● Provided data:
════
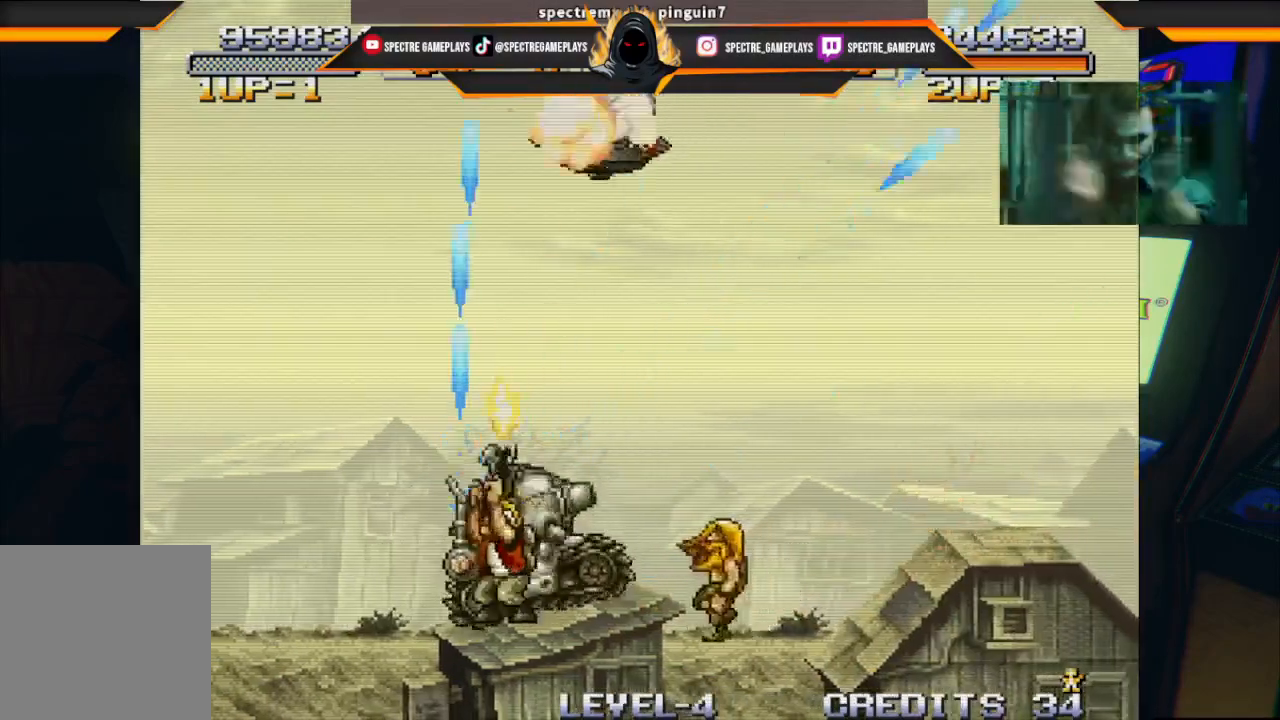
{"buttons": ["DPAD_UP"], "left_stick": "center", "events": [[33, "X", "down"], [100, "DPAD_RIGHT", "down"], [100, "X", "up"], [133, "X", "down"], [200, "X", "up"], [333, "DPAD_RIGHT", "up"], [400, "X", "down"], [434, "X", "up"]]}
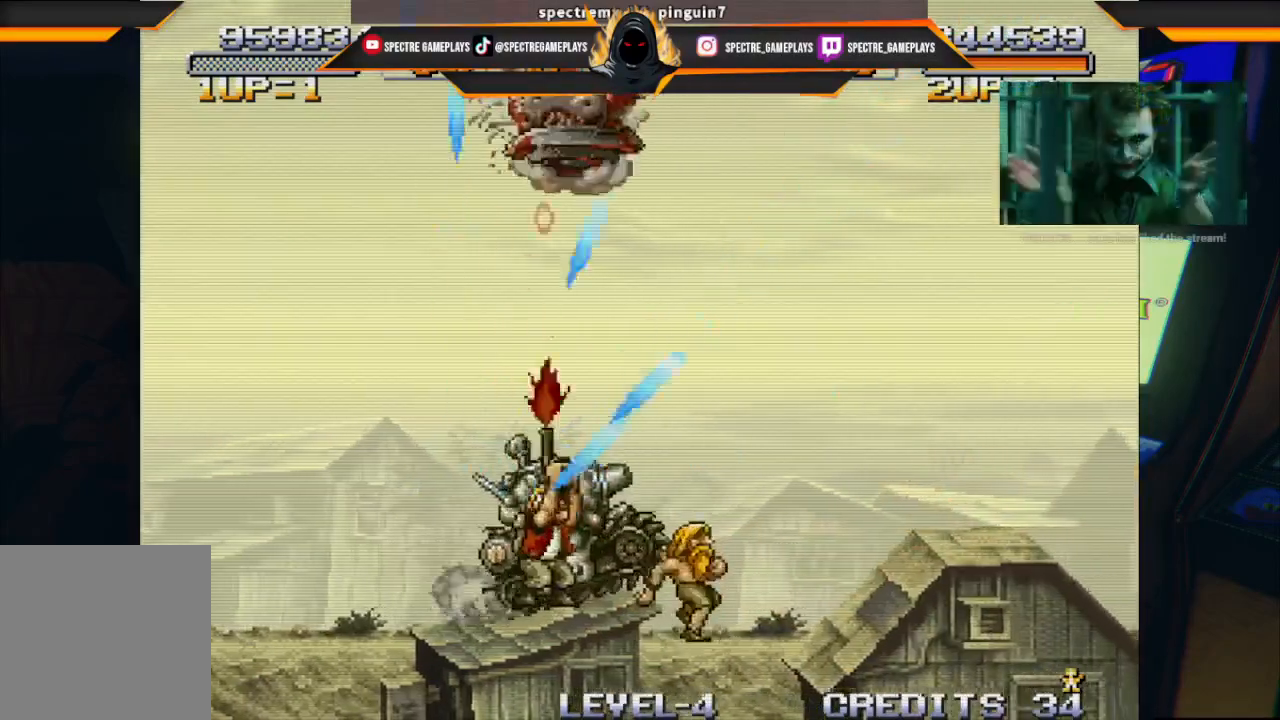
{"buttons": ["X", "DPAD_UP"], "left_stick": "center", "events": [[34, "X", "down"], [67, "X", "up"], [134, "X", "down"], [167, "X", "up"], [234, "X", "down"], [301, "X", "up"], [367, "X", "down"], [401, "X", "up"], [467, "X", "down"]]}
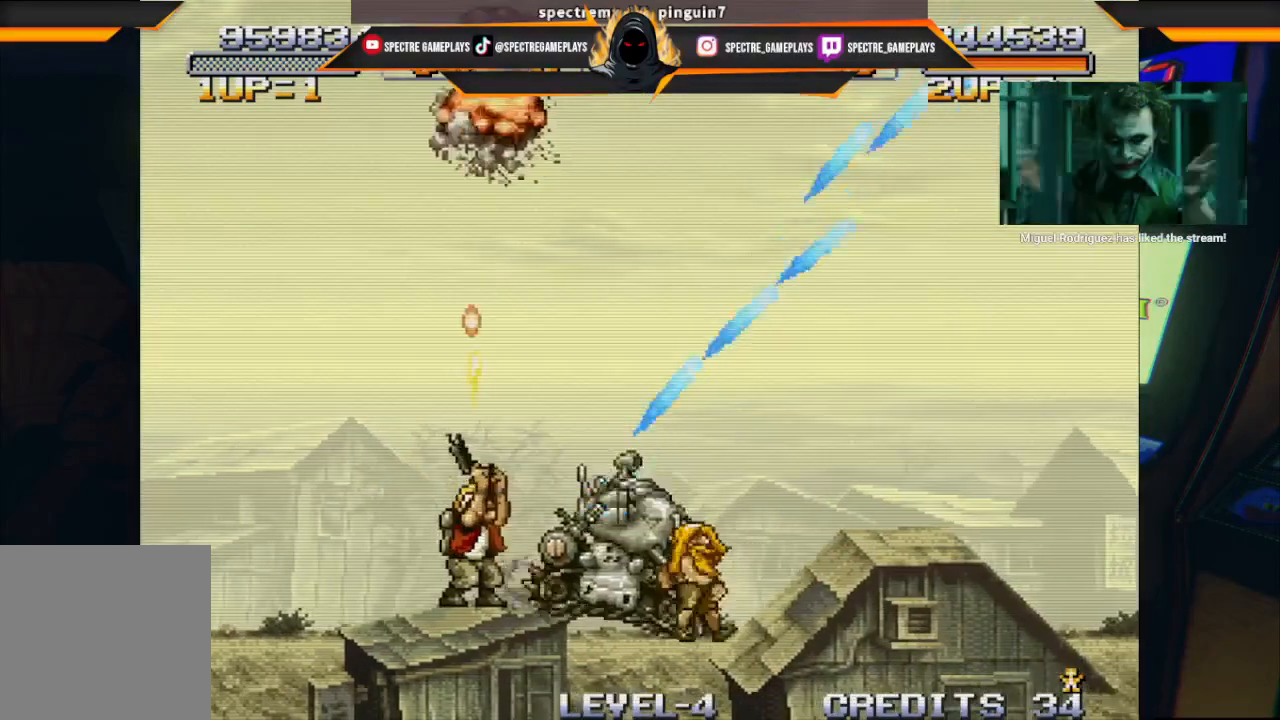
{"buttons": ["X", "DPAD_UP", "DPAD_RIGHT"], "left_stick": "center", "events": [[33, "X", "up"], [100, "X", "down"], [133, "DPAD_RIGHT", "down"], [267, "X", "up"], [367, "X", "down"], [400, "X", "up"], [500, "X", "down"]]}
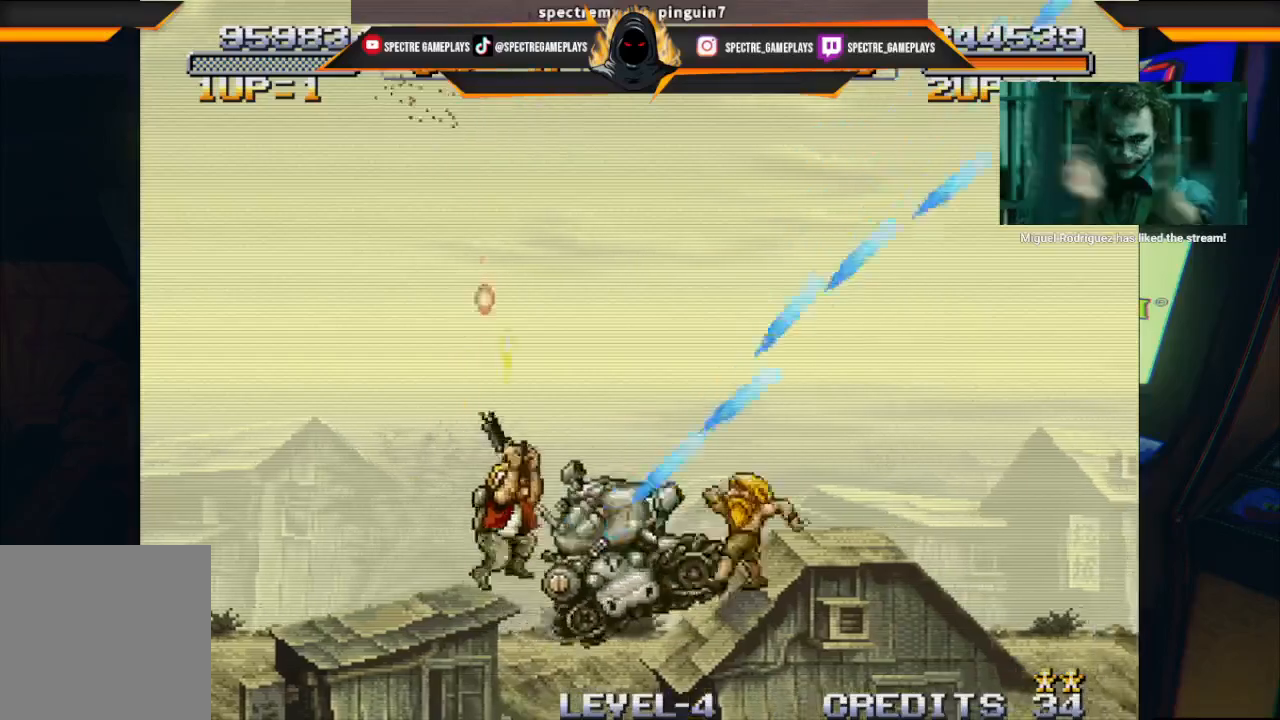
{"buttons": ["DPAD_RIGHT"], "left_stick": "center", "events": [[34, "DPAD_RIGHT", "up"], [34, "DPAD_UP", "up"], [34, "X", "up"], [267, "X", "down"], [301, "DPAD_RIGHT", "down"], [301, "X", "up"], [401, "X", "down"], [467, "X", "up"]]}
════
● Task directions: With the pictures omitted, reproduce the data above exactly.

● Output below:
{"buttons": ["DPAD_UP"], "left_stick": "center", "events": [[33, "X", "down"], [100, "DPAD_RIGHT", "down"], [100, "X", "up"], [133, "X", "down"], [200, "X", "up"], [333, "DPAD_RIGHT", "up"], [400, "X", "down"], [434, "X", "up"]]}
{"buttons": ["X", "DPAD_UP"], "left_stick": "center", "events": [[34, "X", "down"], [67, "X", "up"], [134, "X", "down"], [167, "X", "up"], [234, "X", "down"], [301, "X", "up"], [367, "X", "down"], [401, "X", "up"], [467, "X", "down"]]}
{"buttons": ["X", "DPAD_UP", "DPAD_RIGHT"], "left_stick": "center", "events": [[33, "X", "up"], [100, "X", "down"], [133, "DPAD_RIGHT", "down"], [267, "X", "up"], [367, "X", "down"], [400, "X", "up"], [500, "X", "down"]]}
{"buttons": ["DPAD_RIGHT"], "left_stick": "center", "events": [[34, "DPAD_RIGHT", "up"], [34, "DPAD_UP", "up"], [34, "X", "up"], [267, "X", "down"], [301, "DPAD_RIGHT", "down"], [301, "X", "up"], [401, "X", "down"], [467, "X", "up"]]}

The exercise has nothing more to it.